Hannah spent her first 25 years in Kentucky: first in Richmond, then Oldham County, always with extended family in the rural eastern part of the state. She pondered death deeply at an early age, then spent her teen years snapping photos of everyone around her. Always interested in stories in the form of writing, music, and photography, she held the wounds of ancestors in her without knowing it and journeyed toward healing. When she was 19 she experienced a medical trauma that shot her on the quick path to intense death anxiety and panic, and spent the next decade trying to fix herself. Along the way, people near to her died and she held anger, curiosity, and grief together.

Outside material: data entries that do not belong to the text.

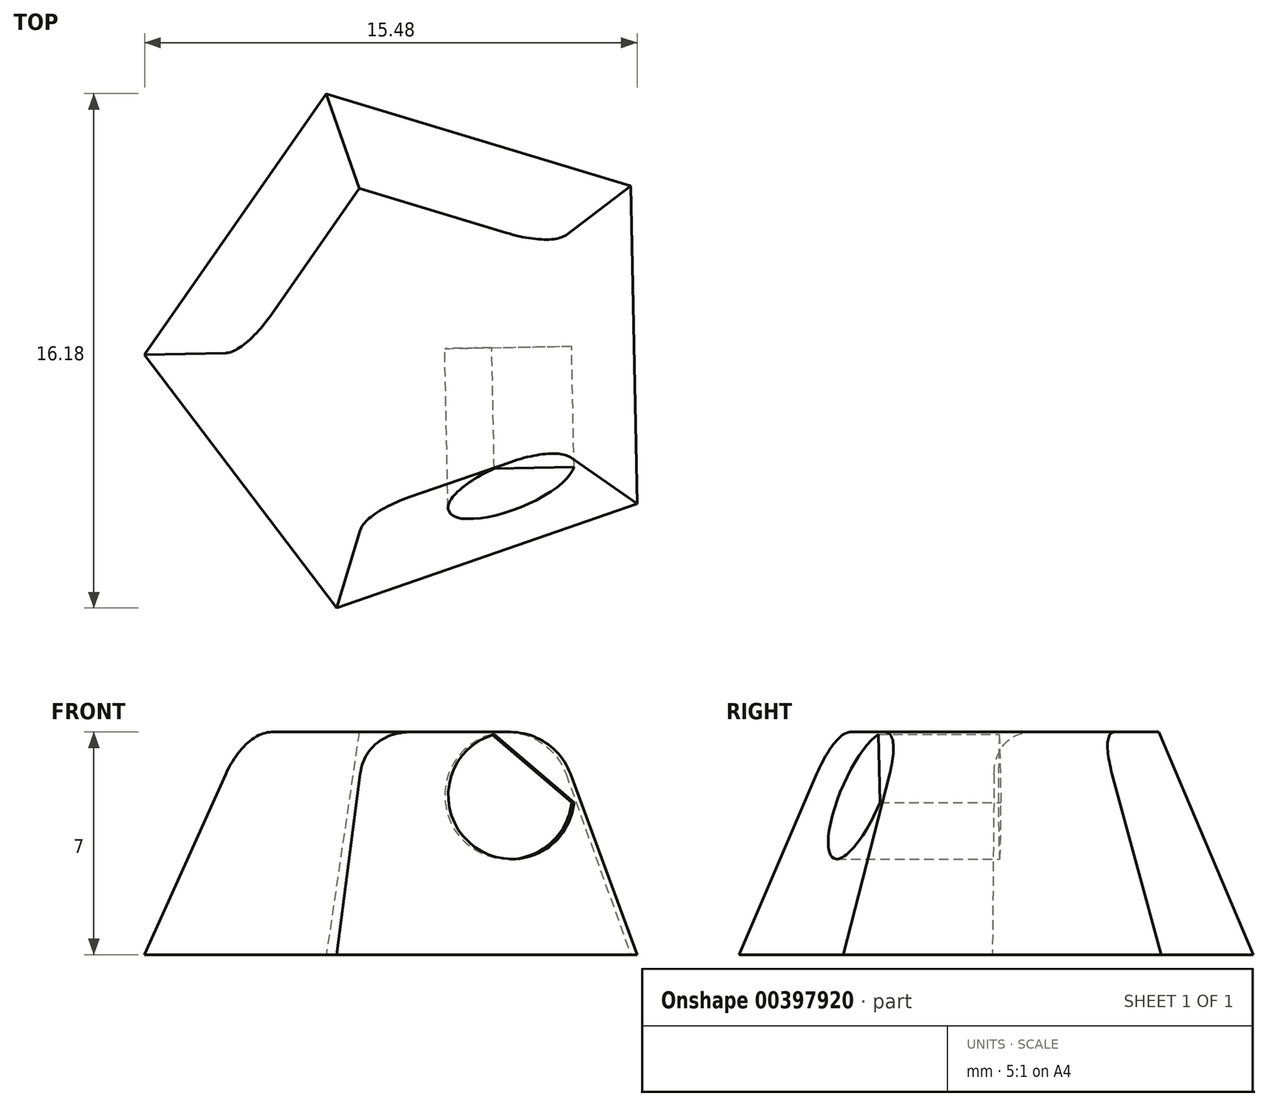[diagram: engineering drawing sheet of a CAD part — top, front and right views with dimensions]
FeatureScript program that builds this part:
annotation { "Feature Type Name" : "Feature", "Feature Type Description" : "" }
export const myFeature = defineFeature(function(context is Context, id is Id, definition is map)
    precondition{}
    {
        {
            var Q0;
            Q0=qCreatedBy(makeId("Top.planeOp"),FACE);
            var sketch = newSketch(context, id + "F0", { "sketchPlane" : qUnion([Q0])});
            skCircle(sketch, "E0.cCircle", {"center": v(0, 0) * mm, "radius": 8.5 * mm, "construction": true});
            skLineSegment(sketch, "E0.0", {"start": v(6.98, -4.86) * mm, "end": v(-2.47, -8.14) * mm});
            skLineSegment(sketch, "E0.1", {"start": v(-2.47, -8.14) * mm, "end": v(-8.5, -0.17) * mm});
            skLineSegment(sketch, "E0.2", {"start": v(-8.5, -0.17) * mm, "end": v(-2.79, 8.04) * mm});
            skLineSegment(sketch, "E0.3", {"start": v(-2.79, 8.04) * mm, "end": v(6.78, 5.14) * mm});
            skLineSegment(sketch, "E0.4", {"start": v(6.78, 5.14) * mm, "end": v(6.98, -4.86) * mm});
            skSolve(sketch);
        }
        {
            var Q0;
            Q0=makeQuery(id+"F0.imprint","IMPRINT",FACE,{"disambiguationData":[TD([[makeQuery(id+"F0.imprint","IMPRINT",EDGE,{"derivedFrom":sQuery(id+"F0.wireOp",EDGE,"E0.0")}),-1.0]])]});
            extrude(context, id + "F1", {"entities" : qUnion([Q0]), "depth" : 7 * mm, "hasDraft" : true, "draftAngle" : 20 * degree, "draftPullDirection" : true});
        }
        {
            var Q0;
            Q0=makeQuery(id+"F1.opExtrude","CAP_EDGE",EDGE,{"disambiguationData":[OSD([sQuery(id+"F0.wireOp",EDGE,"E0.4")])],"isStart":false});
            var Q1;
            Q1=makeQuery(id+"F1.opExtrude","CAP_EDGE",EDGE,{"disambiguationData":[OSD([sQuery(id+"F0.wireOp",EDGE,"E0.1")])],"isStart":false});
            fillet(context, id + "F2", {"entities" : qUnion([Q0, Q1]), "radius" : 2 * mm, "tangentPropagation" : true, "allowEdgeOverflow" : false});
        }
        {
            var Q0;
            {var subQ0=sQuery(id+"F0.wireOp",EDGE,"E0.4");Q0=makeQuery(id+"F2.opFillet","BLEND_EDGE",EDGE,{"blendedFrom":[makeQuery(id+"F1.opExtrude","CAP_EDGE",EDGE,{"disambiguationData":[OSD([subQ0])],"isStart":false}),makeQuery(id+"F1.opExtrude","CAP_FACE",FACE,{"disambiguationData":[OSD([sQuery(id+"F0.wireOp",EDGE,"E0.0"),sQuery(id+"F0.wireOp",EDGE,"E0.1"),sQuery(id+"F0.wireOp",EDGE,"E0.2"),sQuery(id+"F0.wireOp",EDGE,"E0.3"),subQ0])],"isStart":false})],"blendedInto":[makeQuery(id+"F1.opExtrude","CAP_FACE",FACE,{"disambiguationData":[OSD([sQuery(id+"F0.wireOp",EDGE,"E0.0"),sQuery(id+"F0.wireOp",EDGE,"E0.1"),sQuery(id+"F0.wireOp",EDGE,"E0.2"),sQuery(id+"F0.wireOp",EDGE,"E0.3"),subQ0])],"isStart":false})]});}
            cPoint(context, id + "F3", {"entities" : qUnion([Q0]), "parameter" : 0.5});
        }
        {
            var Q0;
            Q0 = qCreatedBy(id + "F3" ,VERTEX);
            var Q1;
            {var subQ0=sQuery(id+"F0.wireOp",EDGE,"E0.4");Q1=makeQuery(id+"F2.opFillet","BLEND_EDGE",EDGE,{"blendedFrom":[makeQuery(id+"F1.opExtrude","CAP_EDGE",EDGE,{"disambiguationData":[OSD([subQ0])],"isStart":false}),makeQuery(id+"F1.opExtrude","CAP_FACE",FACE,{"disambiguationData":[OSD([sQuery(id+"F0.wireOp",EDGE,"E0.0"),sQuery(id+"F0.wireOp",EDGE,"E0.1"),sQuery(id+"F0.wireOp",EDGE,"E0.2"),sQuery(id+"F0.wireOp",EDGE,"E0.3"),subQ0])],"isStart":false})],"blendedInto":[makeQuery(id+"F1.opExtrude","CAP_FACE",FACE,{"disambiguationData":[OSD([sQuery(id+"F0.wireOp",EDGE,"E0.0"),sQuery(id+"F0.wireOp",EDGE,"E0.1"),sQuery(id+"F0.wireOp",EDGE,"E0.2"),sQuery(id+"F0.wireOp",EDGE,"E0.3"),subQ0])],"isStart":false})]});}
            cPlane(context, id + "F4", {"entities" : qUnion([Q0, Q1]), "cplaneType" : CPlaneType.LINE_POINT, "offset" : 25 * mm, "width" : 150 * mm, "height" : 150 * mm});
        }
        {
            var Q0;
            Q0=qCreatedBy(id+"F4.planeOp",FACE);
            var sketch = newSketch(context, id + "F5", { "sketchPlane" : qUnion([Q0])});
            skLineSegment(sketch, "E1", {"start": v(2.41, 6.93) * mm, "end": v(4.92, 4.78) * mm});
            skPoint(sketch, "E2.0.end.orphan", {"position": v(2.93, 7) * mm});
            skPoint(sketch, "E2.0.start.orphan", {"position": v(4.81, 5.68) * mm});
            skArc(sketch, "E3.trimOffspring", {"start": v(2.41, 6.93) * mm, "mid": v(1.63, 3.48) * mm, "end": v(4.92, 4.78) * mm});
            skSolve(sketch);
        }
        {
            var Q0;
            Q0 = qSketchRegion(id + "F5", true);
            extrude(context, id + "F6", {"entities" : qUnion([Q0]), "operationType" : NewBodyOperationType.REMOVE, "endBound" : BoundingType.UP_TO_NEXT, "depth" : 25 * mm});
        }
    });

She studied mathematics, then became interested in the wacky world of church ministry. She landed at Duke Divinity School in 2010, got her Master of Divinity, got married and had two fabulous daughters. She developed her skills as a photographer and a visual artist, attempting part-time work in family photography and calligraphy services while caring for her tiny children. Then she got a bizarre, aggressive-yet-usually-curable stage IV cancer that came from her pregnancy and spent 2020 getting weekly multi-drug chemotherapy infusions. After that, her death anxiety increased…and then it decreased. Her body healed from the cancer and from the chemo, and her spirit was mended too. Drawing near the threshold helped her see that perhaps it was not so very scary after all.

In the years following, there was divorce, time spent teaching math at a Waldorf School, deep consideration about becoming an ordained pastor, and training as an end-of-life doula. Hannah wrote a book sharing stories and resources from her time with cancer (The Platinum in the Poison: Spiritual and Material Resources from a Year of Chemotherapy under the name Hannah Kate Warner). There was another marriage (to Kent), and new work took form.

Hannah believes that stories are powerful healers. It isn’t always about the most “beautiful” photos or poetry, but the creative work that captures the humanity in front of us.

She wants everyone to experience freedom from the fear of death, and is adamant that the more we face it—the more stories we hear from the threshold—the more we will collectively heal our fear of death, which is the root of so many other fears.